Write out all the entries word for word and omit any pictures.

EXTRACTED ENTRIES Block Start

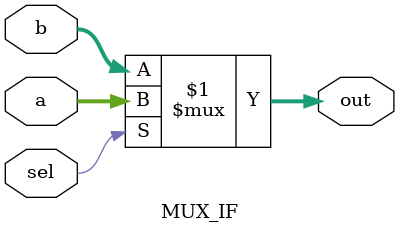
<source format=v>
`timescale 1ns / 1ps

module MUX_IF
#(parameter N = 32)(
input [N-1:0] a,b,
input sel,
output [N-1:0] out
    );
assign out = sel?a:b; 
   
endmodule


</source>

EXTRACTED ENTRIES Block End

OUTPUT OF THE EXERCISE
<source format=v>
`timescale 1ns / 1ps

module MUX_IF
#(parameter N = 32)(
input [N-1:0] a,b,
input sel,
output [N-1:0] out
    );
assign out = sel?a:b; 
   
endmodule


</source>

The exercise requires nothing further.